In this last #SDCVR post, Ben Roffee, Immersive News Producer at RYOT, shares his passion for VR and reveals how it’s helping journalists sleep better at night.
One of the biggest challenges for journalists and filmmakers is making the stories we encounter just as impactful for our audiences as they are for us. Often we feel that our work falls short of the true thing – it’s the “you had to be there” effect. I’m excited about virtual reality because it narrows that gap, at least enough for us to sleep at night. It helps us bring stories home as they were meant to be experienced.
Make no mistake, this is a revolution in media. VR is not just a fad, and it’s won’t kill conventional linear video. It’s here to stay, and evolve, but the storytelling must be exceptional. VR won’t rescue lazy or mediocre storytelling from itself. At RYOT we operate as if both misconceptions are true and tell every story as best as we possibly can.
I began at RYOT as a writer, then shifted to spearheading our social and editorial strategy. As social 360⁰ video emerged on YouTube and Facebook, we saw the potential and realized we could stake a claim as a leader in 360⁰ news and documentaries. Opportunities like that come around once in a lifetime. I’m part of building something that, one day, the world will hopefully look back on as a major turning point in the history of storytelling.

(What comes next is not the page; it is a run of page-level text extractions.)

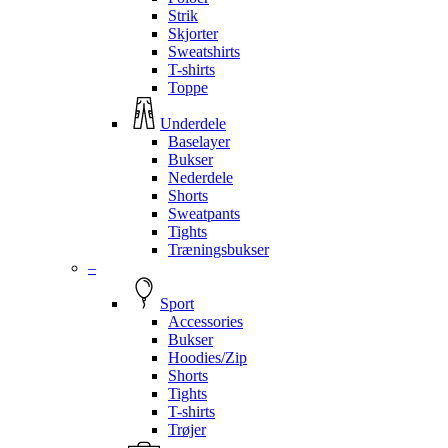
Strik
Skjorter
Sweatshirts
T-shirts
Toppe
Underdele
Baselayer
Bukser
Nederdele
Shorts
Sweatpants
Tights
Træningsbukser
–
Sport
Accessories
Bukser
Hoodies/Zip
Shorts
Tights
T-shirts
Trøjer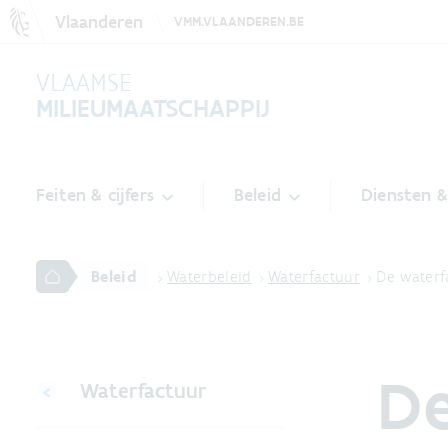
Vlaanderen
VMM.VLAANDEREN.BE
VLAAMSE
MILIEUMAATSCHAPPIJ
Feiten & cijfers
Beleid
Diensten 
Beleid
Waterbeleid
Waterfactuur
De waterf
De
Waterfactuur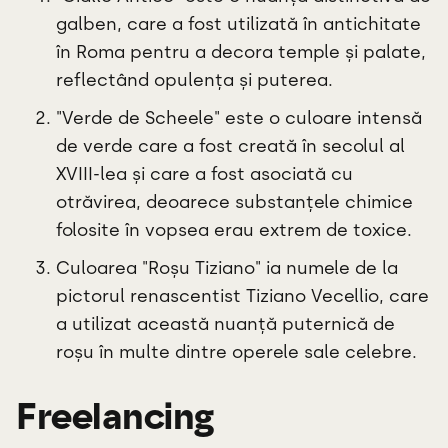
galben, care a fost utilizată în antichitate
în Roma pentru a decora temple și palate,
reflectând opulența și puterea.
"Verde de Scheele" este o culoare intensă
de verde care a fost creată în secolul al
XVIII-lea și care a fost asociată cu
otrăvirea, deoarece substanțele chimice
folosite în vopsea erau extrem de toxice.
Culoarea "Roșu Tiziano" ia numele de la
pictorul renascentist Tiziano Vecellio, care
a utilizat această nuanță puternică de
roșu în multe dintre operele sale celebre.
Freelancing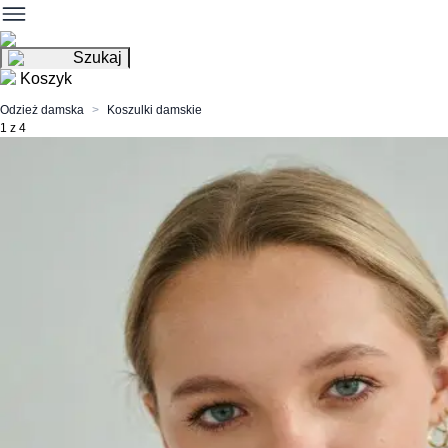
Szukaj
Koszyk
Odzież damska
Koszulki damskie
1 z 4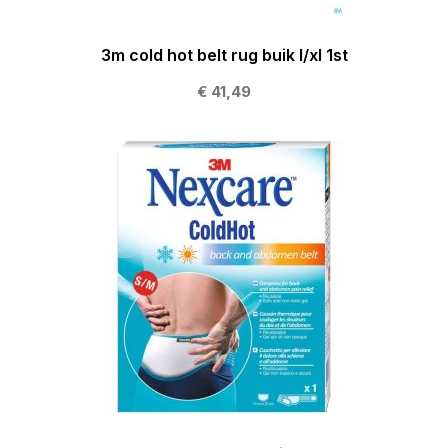
3m cold hot belt rug buik l/xl 1st
€ 41,49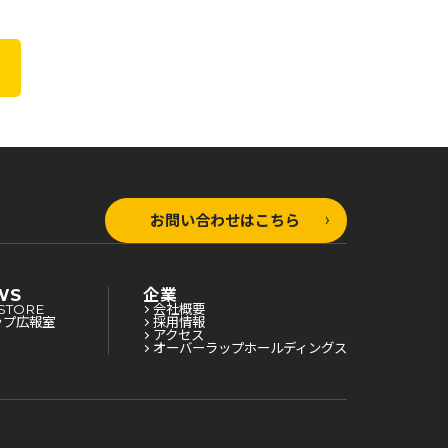
お問い合わせはこちら
WS
企業
STORE
会社概要
ップ広報室
採用情報
アクセス
オーバーラップホールディングス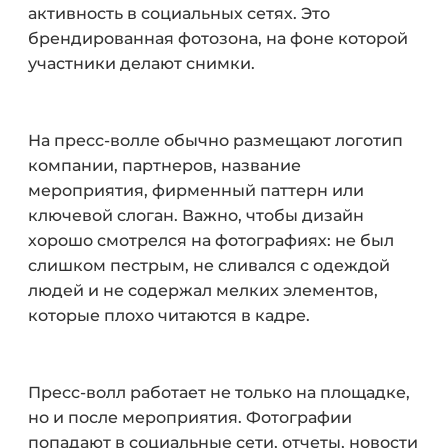
активность в социальных сетях. Это
брендированная фотозона, на фоне которой
участники делают снимки.
На пресс-волле обычно размещают логотип
компании, партнеров, название
мероприятия, фирменный паттерн или
ключевой слоган. Важно, чтобы дизайн
хорошо смотрелся на фотографиях: не был
слишком пестрым, не сливался с одеждой
людей и не содержал мелких элементов,
которые плохо читаются в кадре.
Пресс-волл работает не только на площадке,
но и после мероприятия. Фотографии
попадают в социальные сети, отчеты, новости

My day-to-day is far less boring than I ever imagined as a kid – and fortunately involves way less math. In the office, I work on pre and post production of 360⁰ editorial content and head up RYOT’s social strategy – in which 360⁰ plays a huge role. In the field, I’m usually sweating a lot, detangling wires, and falling in love with the places, people, and creatures we meet along the way. One of the pieces that I’m most proud of is ‘Toxic Tour’, which I shot with my best friend and partner in crime Tarik Benbrahim. It documents the past, present, and future nightmare of oil exploitation in the Ecuadorian Amazon. We covered a lot of ground and linked the passage of oil from indigenous lands to our doorstep right here in LA.
As I’m sure many VR creators can attest, our greatest limitation right now is 6DoF (six degrees of freedom), the freedom of movement in 3D. My whole crew at RYOT is very anxious to combine our storytelling interests with explorable real world spaces. When that becomes available in a format we can bring into the furthest corners of the earth, we’ll be taking a massive leap forward.
The most interesting VR application that I’ve seen is Marshmallow Laser Feast’s work. They’re mapping real world spaces and turning them into mind-bending digital experiences. It’s this kind of experimentation that’s driving the field forward. Compared to established mediums, there aren’t any rules yet, and nobody has much of a head start. VR has no Tarantino, no Dalí. Anyone can become the forerunner. The key is to begin now. There are still infinite ways to inspire that haven’t been tapped.